Accurate conductivity, resistivity, salinity and TDS measurements

Achieve consistent readings of a range of related parameters using conductivity meters and probes. HACH,Orion and Hanna bench conductivity meters, portable conductivity meters and conductivity probes are suitable for wastewater, drinking water, water quality lab applications requiring ultrapure or deionized water, manufacturing processes including clean-in-place, industrial wash and rinse water, power generation, mining, healthcare including water for injection and other uses such as aquaculture and food and beverage.

Tips for accurately measuring conductivity, resistivity, TDS and salinity

Although conductivity measurements are generally simple and easy to take, mistakes can still affect the validity of the data generated. By understanding and avoiding the most common measurement mistakes, you can help ensure you are on the path to accurate and reproducible readings.

10 factors to consider when measuring conductivity

1.Use a suitable conductivity sensor. Sample composition, location (i.e. need for durability in the field), and the purity of the water sample can all influence the type of conductivity sensor you choose. Select the right conductivity probe ›

2.Understand and anticipate the effects of temperature. Conductivity measurements are strongly affected by the temperature of the sample.

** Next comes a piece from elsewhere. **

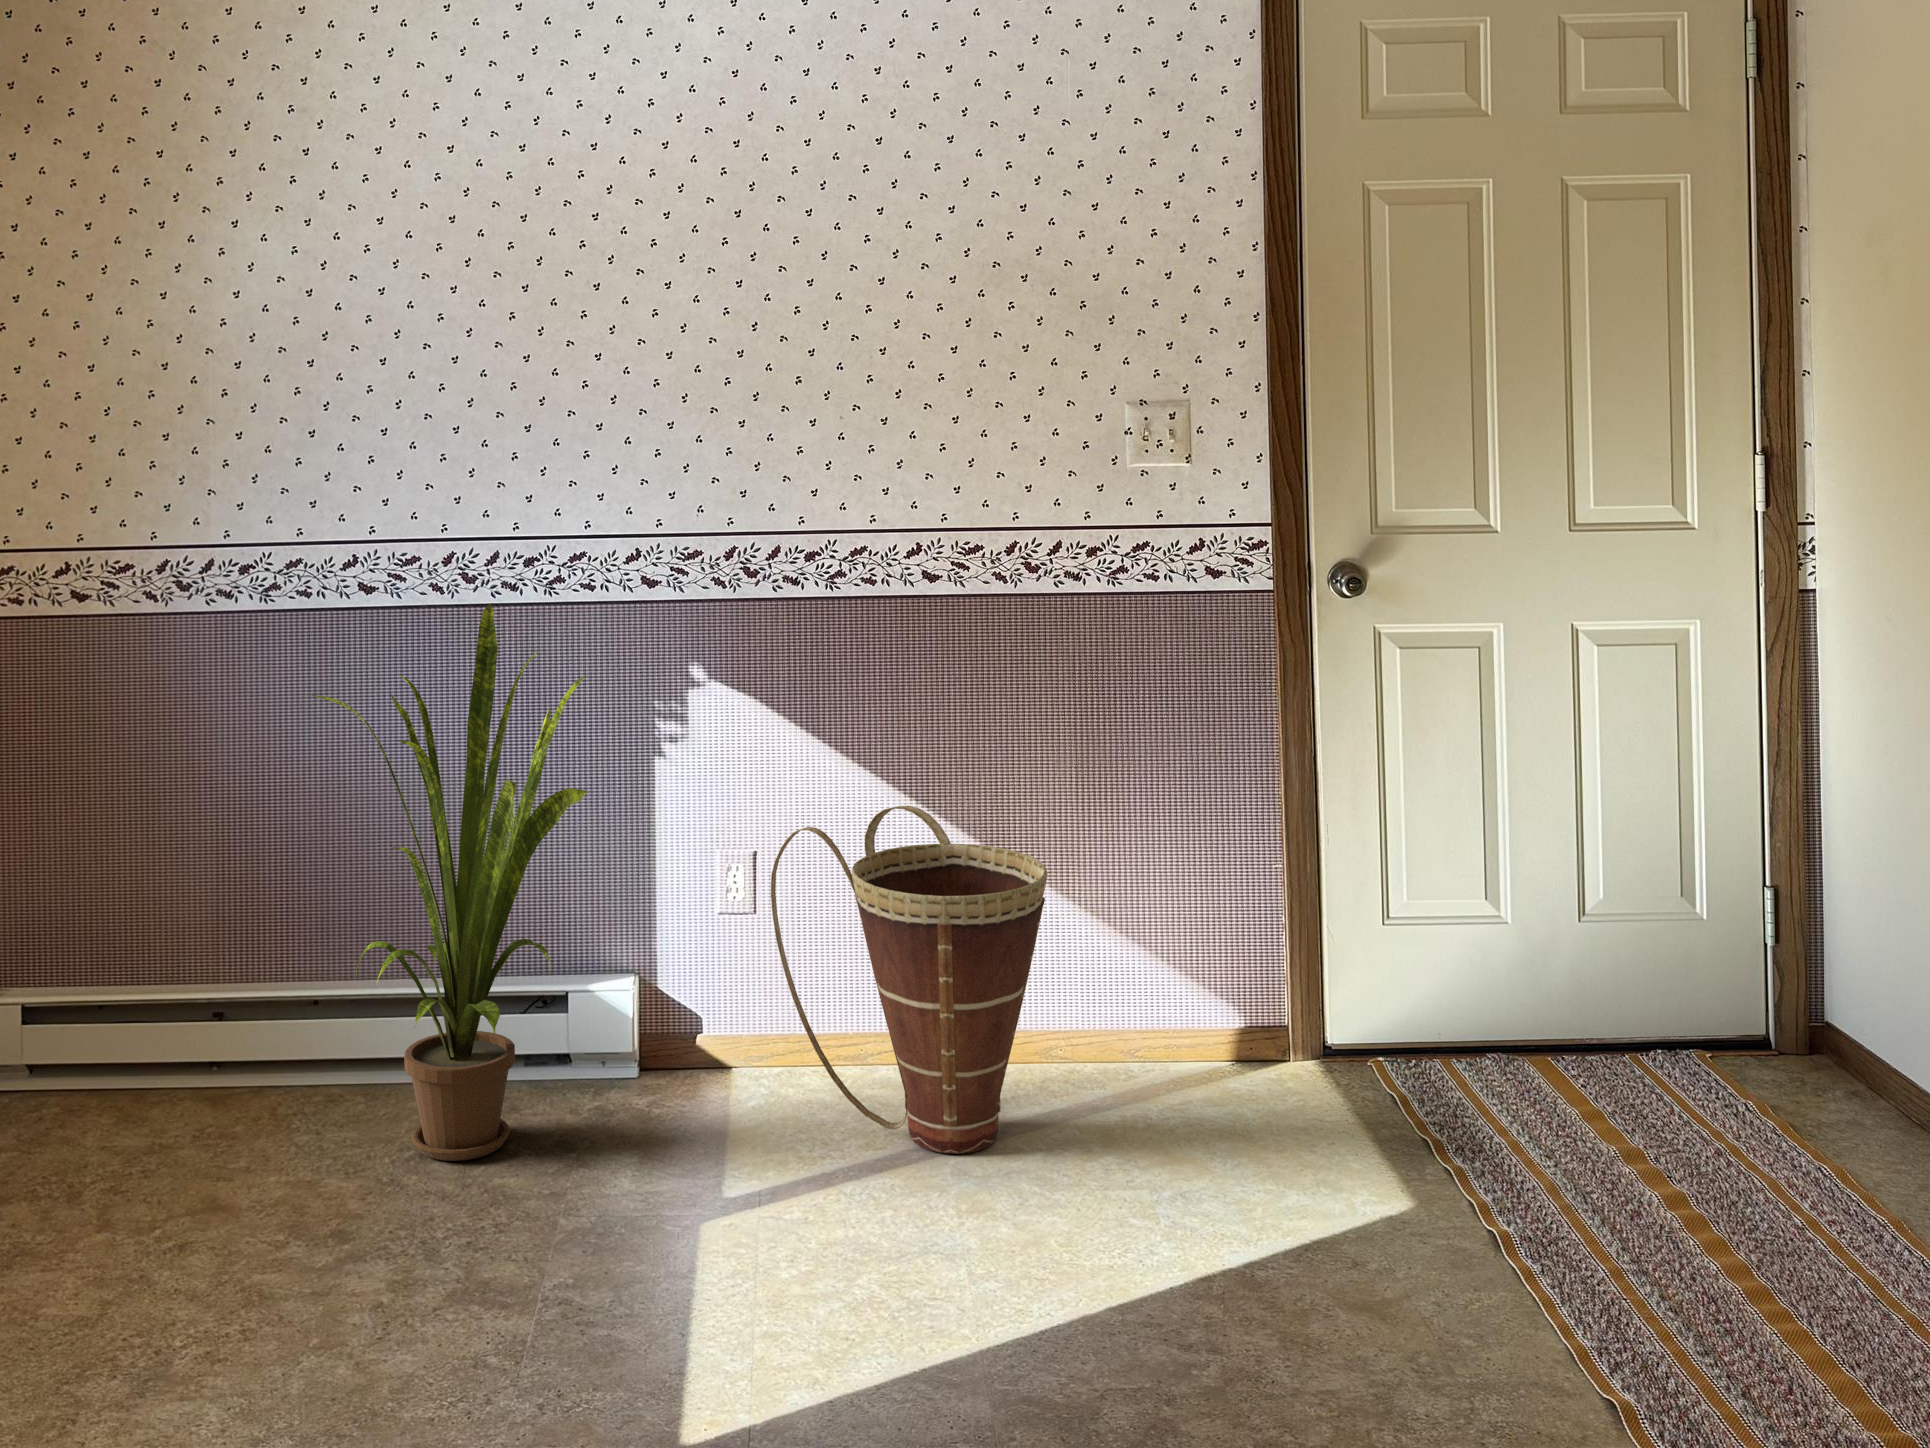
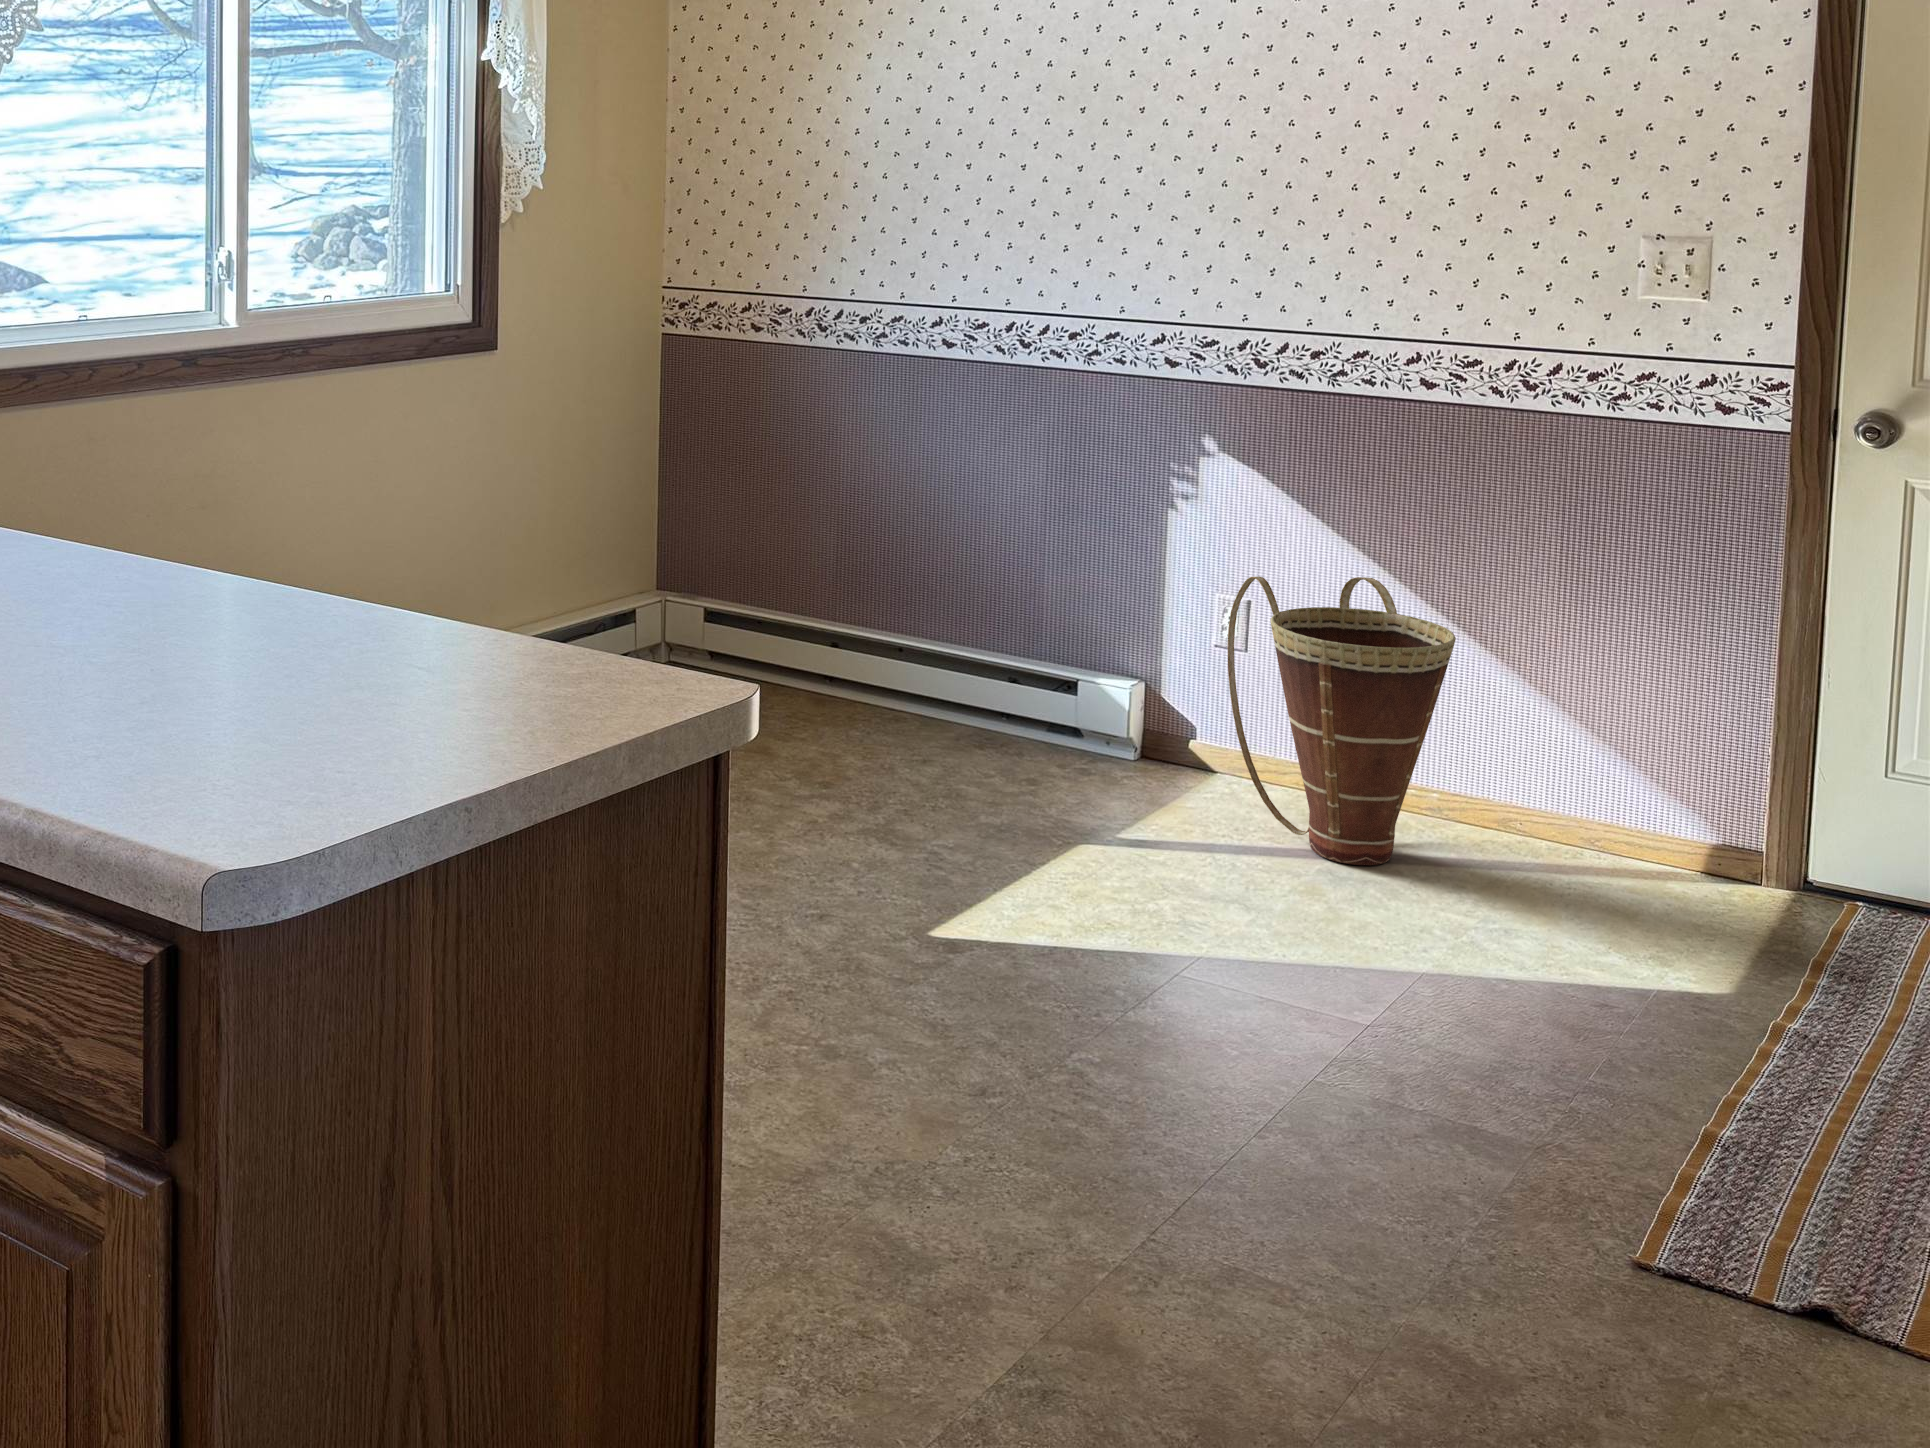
house plant: present [312,604,589,1161] -> none [871,365,1095,777]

3.Accurately use the temperature compensation (TC) function. Temperature compensation (TC) will calculate and display the conductivity at the chosen reference temperature. If TC is off, the displayed value is the actual conductivity at that temperature.

4.Carefully set the temperature compensation settings. Whether to apply a TC or not, or what type of TC selected, can affect the accuracy of your readings.

5.Take a conductivity reading only after temperature equilibrium is achieved. Conductivity is temperature-dependent, so time must be allowed for the conductivity sensor to equilibrate to the same temperature as the sample.

6.Minimize the use of elaborate multi-point calibrations. According to ASTM, a one-point calibration of the cell constant at a representative conductivity is sufficient for accurate conductivity readings. If the samples cover a large range of conductivity levels, one or more points can be made.

7.Use additional care and caution when handling low-level conductivity samples. The stability and purity of the sample and how it is handled can affect the accuracy of the sample reading. Low-level samples can be easily affected by contamination, CO2 absorption, and degassing.

8.Avoid setting calibration standards that are too low. Low-level standards are prone to contamination and difficult to use successfully. Tighter accuracy can be achieved by calibrating at 100 µS/cm or above.

9.Follow storage and maintenance guidelines for your conductivity sensor. Improper long-term and short-term storage of conductivity sensors can change the surface and adversely affect their performance.

10.Understand how to calculate resistivity, total dissolved solids (TDS) or salinity factors. Conductivity readings can be used to determine an estimate of these parameters in a sample by applying the related function through the meter setup. The meter will provide accurate conductivity and resistivity measurements, but the TDS and salinity values are an estimate as the true TDS is determined by gravimetric testing.